-- What you should do --
Tally the lines in the items below that contain the string "рассказала", treating uppercase and lowercase as distinct. Give only the number.

-- Provided material --
---

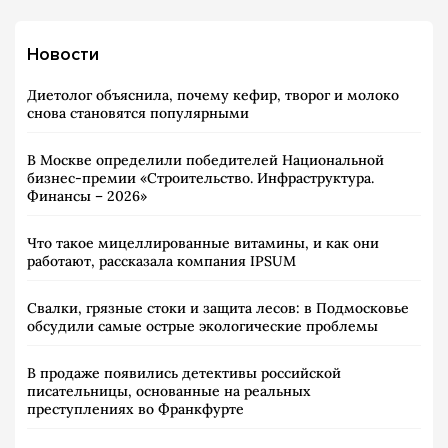
Новости
Диетолог объяснила, почему кефир, творог и молоко
снова становятся популярными
В Москве определили победителей Национальной
бизнес-премии «Строительство. Инфраструктура.
Финансы – 2026»
Что такое мицеллированные витамины, и как они
работают, рассказала компания IPSUM
Свалки, грязные стоки и защита лесов: в Подмосковье
обсудили самые острые экологические проблемы
В продаже появились детективы российской
писательницы, основанные на реальных
преступлениях во Франкфурте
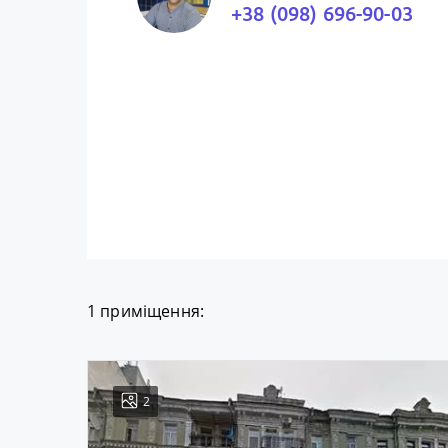
+38 (098) 696-90-03
1 приміщення:
2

---

-- Answer to the exercise --
1